Die norddeutschen Regierungschefs wollten mit ihrem Besuch in Nemencine den Soldatinnen und Soldaten Respekt zollen. Nemencine ist nur 19 Kilometer von der Grenze zu Belarus entfernt. Es ist einer der Orte, an dem die Bundeswehr stationiert ist, um die Panzerbrigade für die NATO aufzubauen. Das Ziel ist es, 2027 für einen möglichen Einsatz bereit zu sein.

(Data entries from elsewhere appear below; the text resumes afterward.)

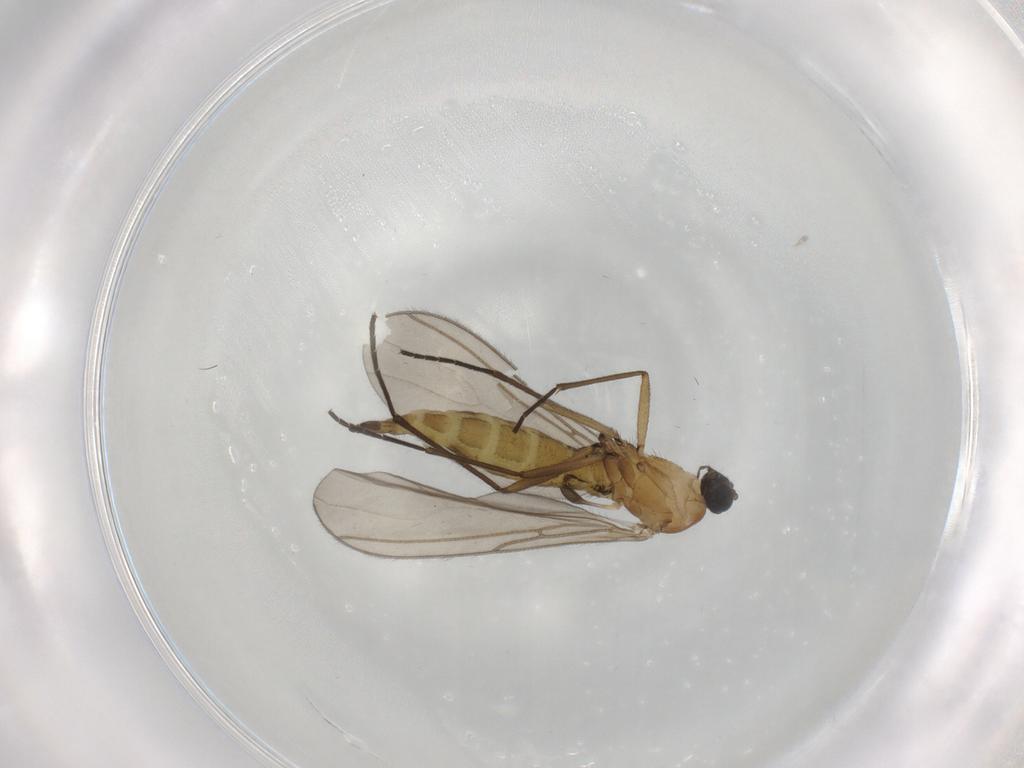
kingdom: Animalia
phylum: Arthropoda
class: Insecta
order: Diptera
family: Sciaridae
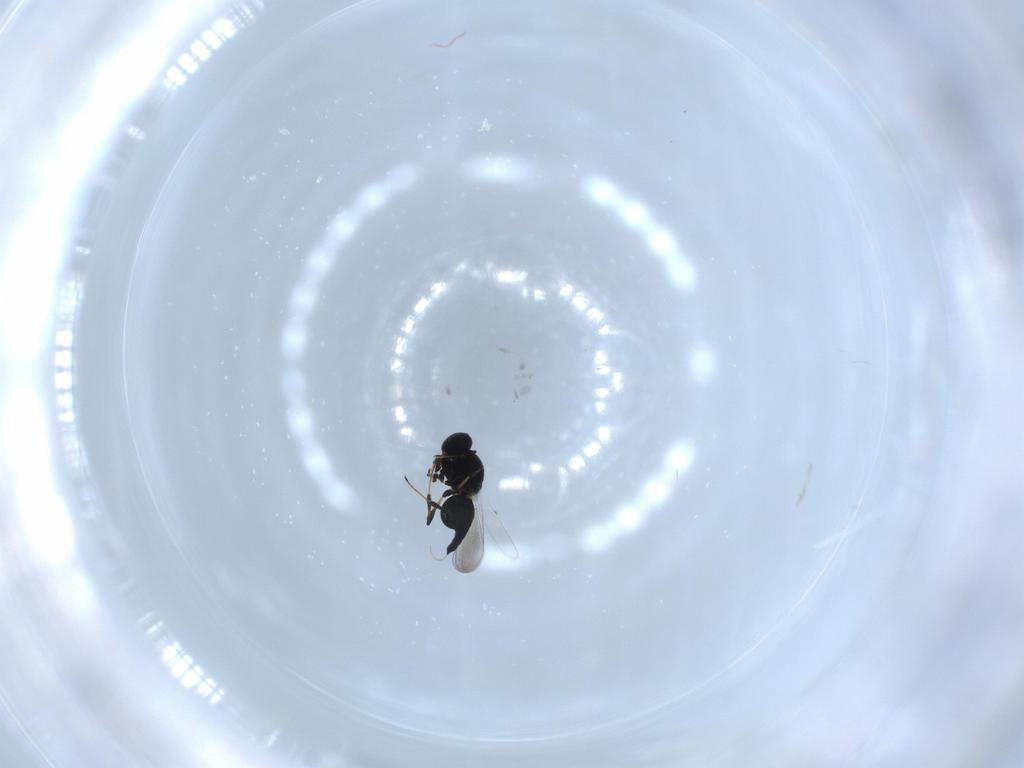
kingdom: Animalia
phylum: Arthropoda
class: Insecta
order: Hymenoptera
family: Platygastridae
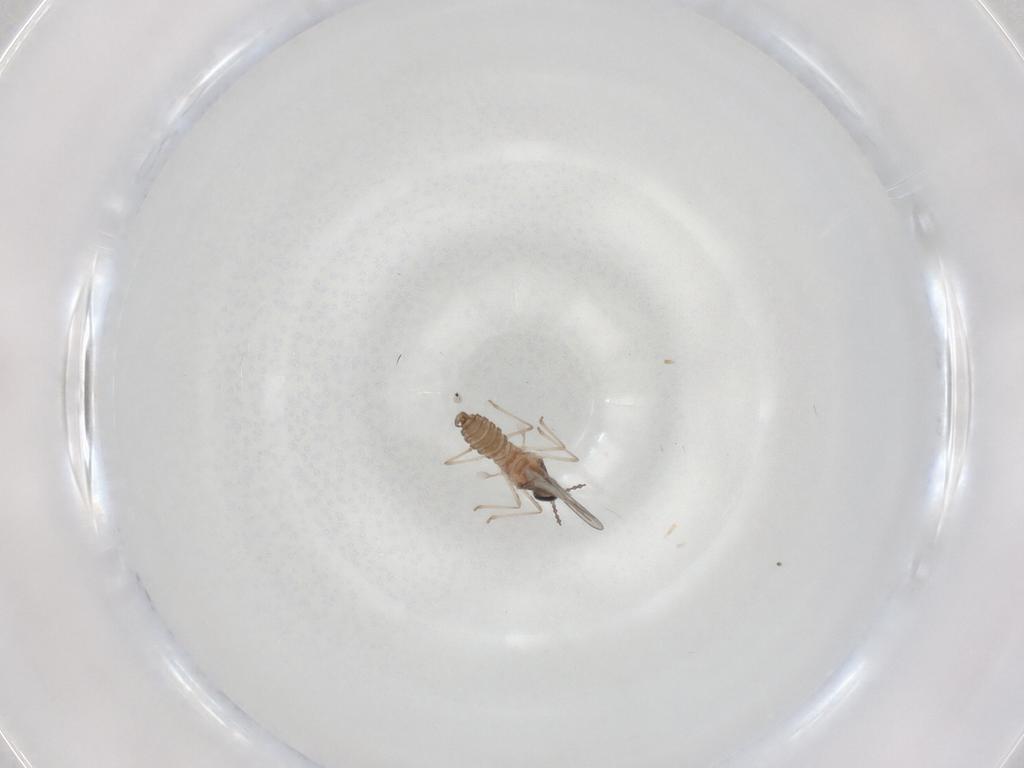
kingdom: Animalia
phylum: Arthropoda
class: Insecta
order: Diptera
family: Cecidomyiidae
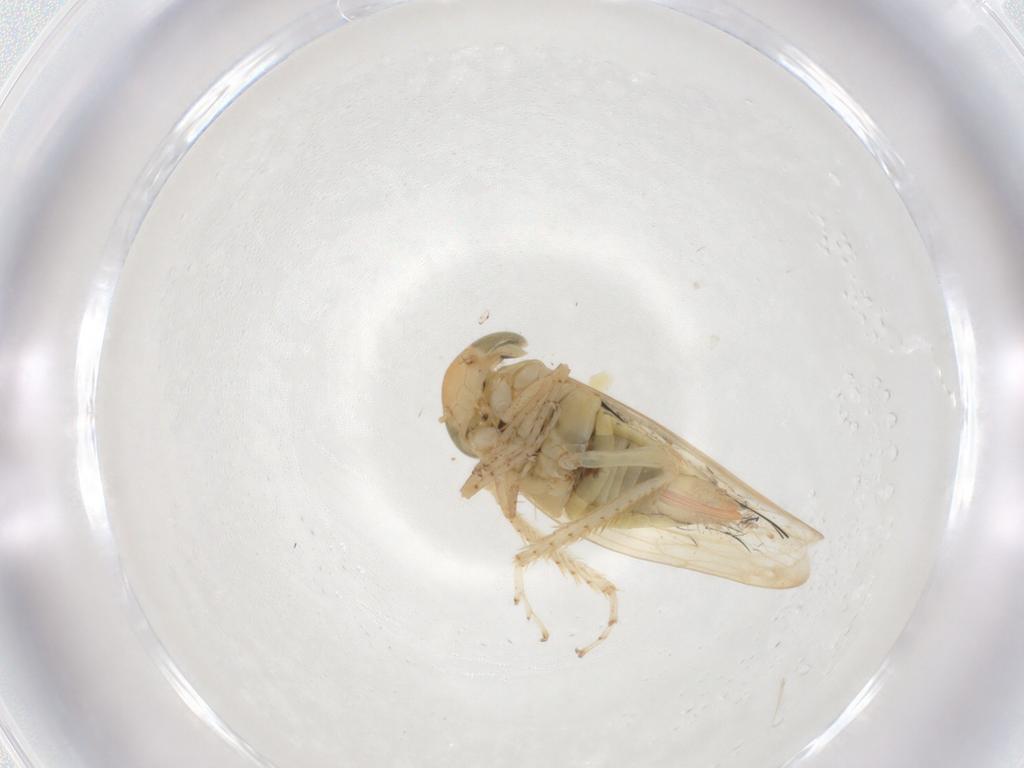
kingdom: Animalia
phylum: Arthropoda
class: Insecta
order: Hemiptera
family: Cicadellidae
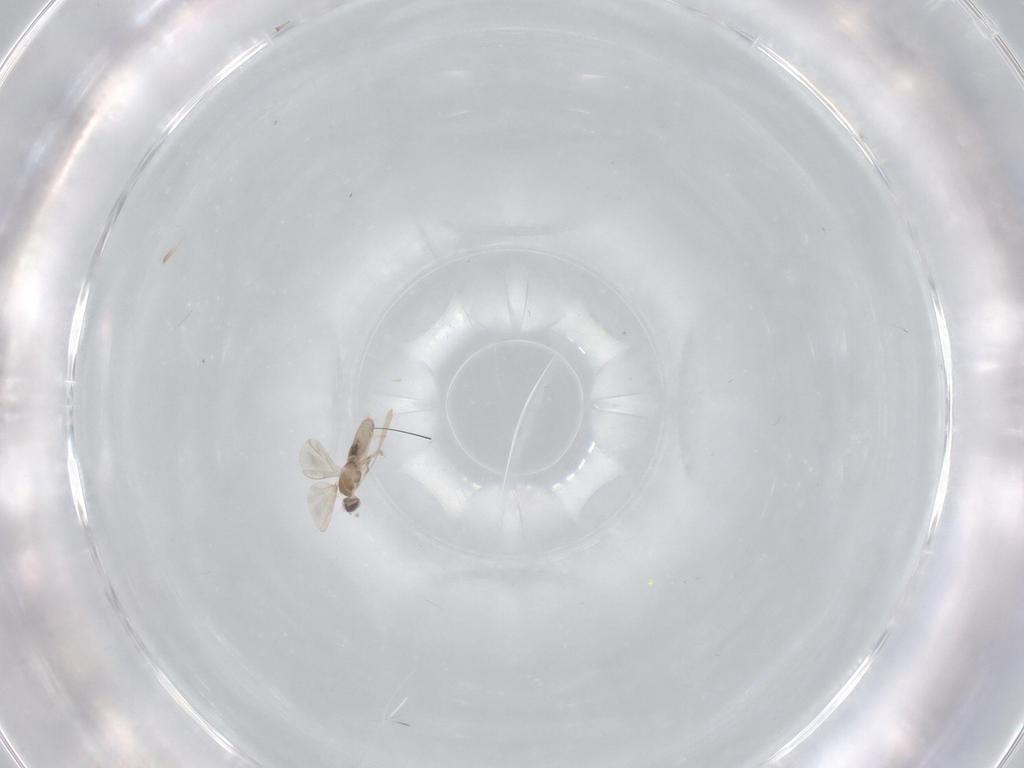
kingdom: Animalia
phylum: Arthropoda
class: Insecta
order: Diptera
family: Cecidomyiidae
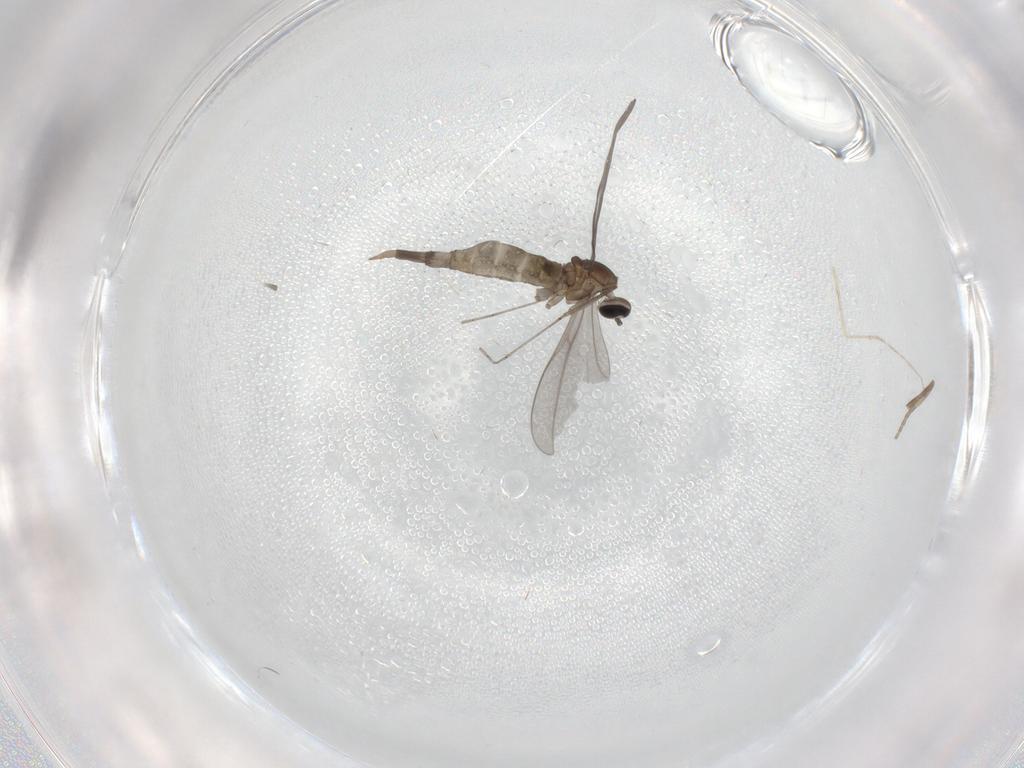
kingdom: Animalia
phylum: Arthropoda
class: Insecta
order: Diptera
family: Cecidomyiidae
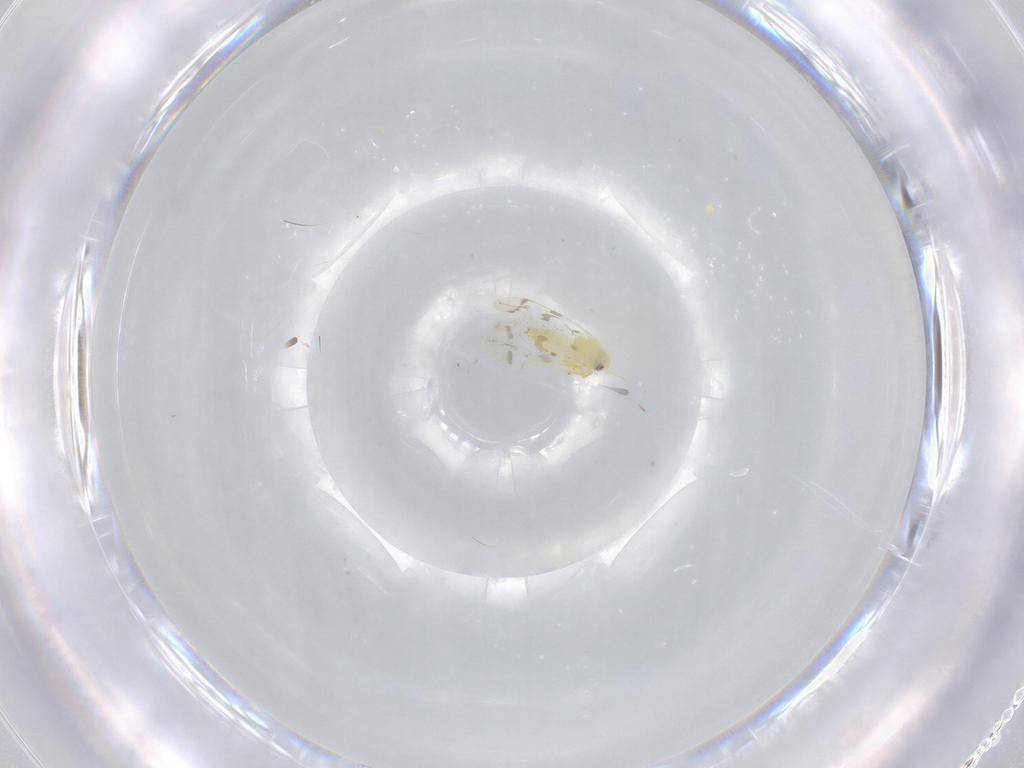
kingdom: Animalia
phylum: Arthropoda
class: Insecta
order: Hemiptera
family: Aleyrodidae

Schleswig-Holsteins Ministerpräsident Günther sagte: „Es ist ja zum ersten Mal so, dass die Bundeswehr auch im NATO-Verbund, auch in dieser Verantwortung, einen solchen Standort auch entsprechend aufbaut.“
Tschentscher betont Bedeutung der Häfen
Laut Hamburgs Bürgermeister Tschentscher kommt den Häfen in Kiel und Hamburg im Krisenfall eine besondere Rolle zu. Über sie müssten Tausende NATO-Soldaten und Tonnen von Material an die Ostflanke verlegt werden. „Deswegen sind die Häfen auch kritische Infrastruktur im militärischen Sinne.“
Bis 2027 sollen 4.800 Bundeswehr-Soldaten stationiert sein
Die Bundeswehr ist seit 2017 in Litauen präsent und soll dort die Ostflanke der NATO sichern. Bis 2027 sollen in Litauen insgesamt 4.800 Bundeswehr-Soldaten stationiert sein.